At the end of the 2020-21 academic year, 59.5 percent of college students in the United States were women.
Men accounted for only 40.5 percent of those in higher education.
And it’s not that men has lost their access to higher education. Admissions officers are not keeping men out of the college classrooms. Men are simply choosing not to go.
The reasons for this disparity are varied and uncertain, and many are worried. Stories in the media have described this shift in enrollment numbers as “alarming,” “concerning.” and “disturbing.”
But here is what I know:
In 1971, the year when I was born, women couldn’t legally obtain a credit card in their own name.
In 1971, women were frequently and legally fired from their place of employment for getting pregnant.
In 1971, women couldn’t serve on a jury in all 50 states.
In 1971, women could be legally raped by their husbands since spousal rape wasn’t criminalized in all 50 states until 1993.
Also in 1971, 57 percent of students enrolled in college were men, compared to just 43 percent who were women.
These numbers have essentially reversed over the course of my lifetime.
I wonder if the words “alarming” and “concerning” and “disturbing” were used to describe female college enrollment in 1971. I can’t say for sure, but my gut tells me no. If women couldn’t own their own credit cards or refuse sex with their husbands, I hardly think female enrollment in higher education made the list of most concerning issues at the time.
So yes, it’s important to understand why young men are rejecting higher education in greater numbers than ever before. It’s crucial to know why advanced degrees no longer appeal to men as they once did. It’s critical that we figure out why young men are struggling in school like never before.

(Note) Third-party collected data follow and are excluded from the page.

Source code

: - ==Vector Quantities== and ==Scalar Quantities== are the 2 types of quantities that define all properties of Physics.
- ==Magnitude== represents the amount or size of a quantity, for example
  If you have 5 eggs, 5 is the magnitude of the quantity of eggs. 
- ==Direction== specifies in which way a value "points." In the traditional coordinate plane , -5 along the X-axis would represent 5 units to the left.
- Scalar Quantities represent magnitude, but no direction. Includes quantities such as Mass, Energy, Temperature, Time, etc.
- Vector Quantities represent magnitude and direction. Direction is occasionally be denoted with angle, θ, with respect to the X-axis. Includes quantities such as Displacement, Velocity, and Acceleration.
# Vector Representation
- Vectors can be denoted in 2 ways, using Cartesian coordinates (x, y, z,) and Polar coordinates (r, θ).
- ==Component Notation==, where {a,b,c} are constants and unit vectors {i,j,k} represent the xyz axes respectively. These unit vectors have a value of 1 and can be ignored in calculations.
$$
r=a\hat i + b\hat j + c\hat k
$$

You need not look hard to see what a bunch of disaffected, angry, uneducated men are capable of doing.
But maybe we can also celebrate the fact that women are kicking ass, too. Making up for years of repression. Getting their bite of the apple at last.
Women are still earning just 82 cents for every dollar that a man makes, so until those numbers are closer to being equal, I think women should do everything in their power to rise up, reach for the brass ring, and do everything in their power to gain the upper hand.
I would prefer a world with more women in positions of leadership and power. I would love to see more women find seats at the table. I would love for women to find the equity that they deserve.
Frankly, I don’t think this college enrollment trend is necessarily a bad thing at all.